┌─ DATA TO EXAMINE

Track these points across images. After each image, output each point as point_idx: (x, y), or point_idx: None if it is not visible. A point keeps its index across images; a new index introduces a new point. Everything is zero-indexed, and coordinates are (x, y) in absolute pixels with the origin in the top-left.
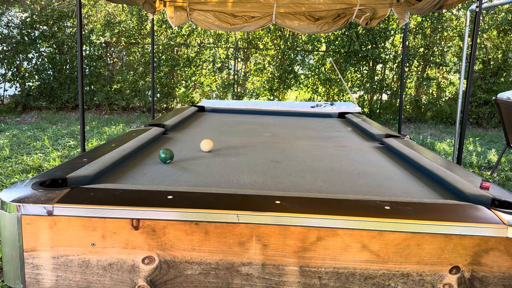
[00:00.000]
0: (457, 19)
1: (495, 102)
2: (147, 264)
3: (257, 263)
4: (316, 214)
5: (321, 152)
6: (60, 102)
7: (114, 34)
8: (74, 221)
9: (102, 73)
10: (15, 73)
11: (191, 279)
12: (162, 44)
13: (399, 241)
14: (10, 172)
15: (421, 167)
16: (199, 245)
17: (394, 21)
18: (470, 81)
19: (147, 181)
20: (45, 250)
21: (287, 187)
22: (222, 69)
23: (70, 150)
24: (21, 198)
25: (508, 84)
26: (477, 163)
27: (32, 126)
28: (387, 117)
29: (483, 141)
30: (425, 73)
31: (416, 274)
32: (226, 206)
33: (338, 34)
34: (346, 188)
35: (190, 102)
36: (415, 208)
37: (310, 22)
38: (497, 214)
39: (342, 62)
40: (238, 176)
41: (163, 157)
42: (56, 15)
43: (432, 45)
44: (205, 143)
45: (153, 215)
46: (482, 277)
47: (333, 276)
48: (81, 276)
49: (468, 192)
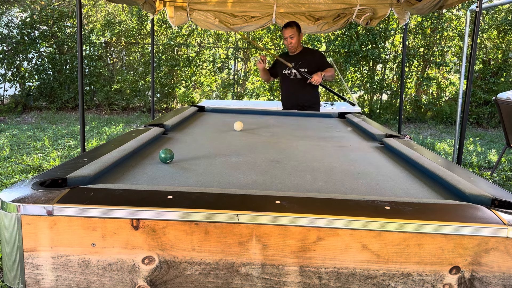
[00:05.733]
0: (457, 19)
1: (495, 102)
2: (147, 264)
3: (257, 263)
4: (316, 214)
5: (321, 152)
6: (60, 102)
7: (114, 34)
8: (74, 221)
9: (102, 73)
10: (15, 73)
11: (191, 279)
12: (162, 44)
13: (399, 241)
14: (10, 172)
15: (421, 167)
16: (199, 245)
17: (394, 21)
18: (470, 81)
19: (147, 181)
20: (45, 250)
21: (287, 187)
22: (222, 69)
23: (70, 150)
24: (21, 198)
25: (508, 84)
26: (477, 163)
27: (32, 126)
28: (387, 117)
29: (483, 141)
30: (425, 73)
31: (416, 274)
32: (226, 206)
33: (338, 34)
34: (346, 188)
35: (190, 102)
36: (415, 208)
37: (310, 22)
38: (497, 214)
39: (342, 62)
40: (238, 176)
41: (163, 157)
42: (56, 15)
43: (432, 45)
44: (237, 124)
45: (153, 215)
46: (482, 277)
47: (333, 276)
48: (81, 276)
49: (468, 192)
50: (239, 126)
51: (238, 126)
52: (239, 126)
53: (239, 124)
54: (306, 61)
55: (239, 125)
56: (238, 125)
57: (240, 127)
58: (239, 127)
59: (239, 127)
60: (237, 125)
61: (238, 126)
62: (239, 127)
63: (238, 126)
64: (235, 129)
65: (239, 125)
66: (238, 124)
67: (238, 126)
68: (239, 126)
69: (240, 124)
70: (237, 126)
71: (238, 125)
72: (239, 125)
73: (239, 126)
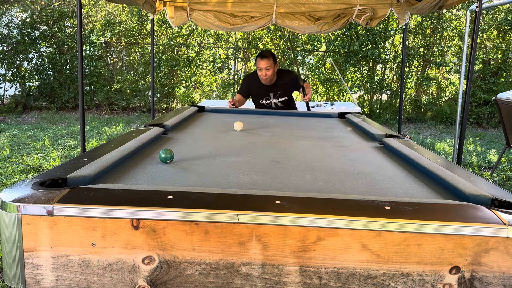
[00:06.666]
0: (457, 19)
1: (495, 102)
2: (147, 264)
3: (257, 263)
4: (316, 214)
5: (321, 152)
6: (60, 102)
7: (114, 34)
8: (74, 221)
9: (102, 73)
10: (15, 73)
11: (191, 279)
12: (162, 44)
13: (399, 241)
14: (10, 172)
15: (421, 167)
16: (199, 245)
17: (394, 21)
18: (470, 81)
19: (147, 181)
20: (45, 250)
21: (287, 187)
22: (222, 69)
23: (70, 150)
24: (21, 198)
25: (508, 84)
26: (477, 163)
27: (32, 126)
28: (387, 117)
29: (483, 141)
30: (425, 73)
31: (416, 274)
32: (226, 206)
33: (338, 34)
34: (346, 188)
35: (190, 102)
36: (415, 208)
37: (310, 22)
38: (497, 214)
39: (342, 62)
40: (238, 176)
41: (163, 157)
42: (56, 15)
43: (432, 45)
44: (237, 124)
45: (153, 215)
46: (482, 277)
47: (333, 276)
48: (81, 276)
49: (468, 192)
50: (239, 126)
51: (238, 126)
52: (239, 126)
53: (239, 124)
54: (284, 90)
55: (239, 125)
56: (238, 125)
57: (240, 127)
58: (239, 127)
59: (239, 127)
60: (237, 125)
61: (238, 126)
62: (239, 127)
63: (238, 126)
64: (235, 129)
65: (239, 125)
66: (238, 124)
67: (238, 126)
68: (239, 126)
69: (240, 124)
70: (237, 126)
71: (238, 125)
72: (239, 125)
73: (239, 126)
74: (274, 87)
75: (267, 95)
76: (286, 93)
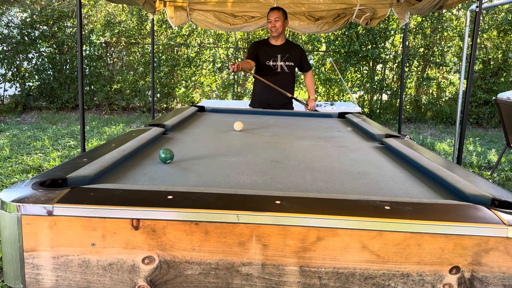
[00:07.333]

└─

YOUR OBJECTIVE: Everything but the pictures is needed: copy the data above exactly.

ANSWER SECTION:
Track these points across images. After each image, output each point as point_idx: (x, y), or point_idx: None if it is not visible. A point keeps its index across images; a new index introduces a new point. Everything is zero-indexed, and coordinates are (x, y) in absolute pixels with the origin in the top-left.
[00:00.000]
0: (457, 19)
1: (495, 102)
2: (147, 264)
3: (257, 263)
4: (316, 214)
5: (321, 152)
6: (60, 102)
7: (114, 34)
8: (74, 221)
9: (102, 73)
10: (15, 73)
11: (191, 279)
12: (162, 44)
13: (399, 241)
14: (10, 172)
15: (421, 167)
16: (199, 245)
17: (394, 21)
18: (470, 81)
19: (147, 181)
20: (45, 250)
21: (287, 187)
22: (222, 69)
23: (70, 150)
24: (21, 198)
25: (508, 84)
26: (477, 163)
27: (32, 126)
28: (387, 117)
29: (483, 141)
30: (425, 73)
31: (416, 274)
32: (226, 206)
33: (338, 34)
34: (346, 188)
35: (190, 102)
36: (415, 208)
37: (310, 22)
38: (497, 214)
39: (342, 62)
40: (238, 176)
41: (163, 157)
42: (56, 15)
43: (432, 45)
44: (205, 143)
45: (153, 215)
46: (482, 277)
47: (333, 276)
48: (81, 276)
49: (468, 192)
[00:05.733]
0: (457, 19)
1: (495, 102)
2: (147, 264)
3: (257, 263)
4: (316, 214)
5: (321, 152)
6: (60, 102)
7: (114, 34)
8: (74, 221)
9: (102, 73)
10: (15, 73)
11: (191, 279)
12: (162, 44)
13: (399, 241)
14: (10, 172)
15: (421, 167)
16: (199, 245)
17: (394, 21)
18: (470, 81)
19: (147, 181)
20: (45, 250)
21: (287, 187)
22: (222, 69)
23: (70, 150)
24: (21, 198)
25: (508, 84)
26: (477, 163)
27: (32, 126)
28: (387, 117)
29: (483, 141)
30: (425, 73)
31: (416, 274)
32: (226, 206)
33: (338, 34)
34: (346, 188)
35: (190, 102)
36: (415, 208)
37: (310, 22)
38: (497, 214)
39: (342, 62)
40: (238, 176)
41: (163, 157)
42: (56, 15)
43: (432, 45)
44: (237, 124)
45: (153, 215)
46: (482, 277)
47: (333, 276)
48: (81, 276)
49: (468, 192)
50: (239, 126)
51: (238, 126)
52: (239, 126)
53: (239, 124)
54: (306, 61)
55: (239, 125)
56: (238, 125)
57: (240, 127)
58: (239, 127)
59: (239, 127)
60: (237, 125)
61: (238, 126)
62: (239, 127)
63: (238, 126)
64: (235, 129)
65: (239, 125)
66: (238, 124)
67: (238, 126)
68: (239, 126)
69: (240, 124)
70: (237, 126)
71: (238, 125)
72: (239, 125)
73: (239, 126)
[00:06.666]
0: (457, 19)
1: (495, 102)
2: (147, 264)
3: (257, 263)
4: (316, 214)
5: (321, 152)
6: (60, 102)
7: (114, 34)
8: (74, 221)
9: (102, 73)
10: (15, 73)
11: (191, 279)
12: (162, 44)
13: (399, 241)
14: (10, 172)
15: (421, 167)
16: (199, 245)
17: (394, 21)
18: (470, 81)
19: (147, 181)
20: (45, 250)
21: (287, 187)
22: (222, 69)
23: (70, 150)
24: (21, 198)
25: (508, 84)
26: (477, 163)
27: (32, 126)
28: (387, 117)
29: (483, 141)
30: (425, 73)
31: (416, 274)
32: (226, 206)
33: (338, 34)
34: (346, 188)
35: (190, 102)
36: (415, 208)
37: (310, 22)
38: (497, 214)
39: (342, 62)
40: (238, 176)
41: (163, 157)
42: (56, 15)
43: (432, 45)
44: (237, 124)
45: (153, 215)
46: (482, 277)
47: (333, 276)
48: (81, 276)
49: (468, 192)
50: (239, 126)
51: (238, 126)
52: (239, 126)
53: (239, 124)
54: (284, 90)
55: (239, 125)
56: (238, 125)
57: (240, 127)
58: (239, 127)
59: (239, 127)
60: (237, 125)
61: (238, 126)
62: (239, 127)
63: (238, 126)
64: (235, 129)
65: (239, 125)
66: (238, 124)
67: (238, 126)
68: (239, 126)
69: (240, 124)
70: (237, 126)
71: (238, 125)
72: (239, 125)
73: (239, 126)
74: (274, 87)
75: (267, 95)
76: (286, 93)
[00:07.333]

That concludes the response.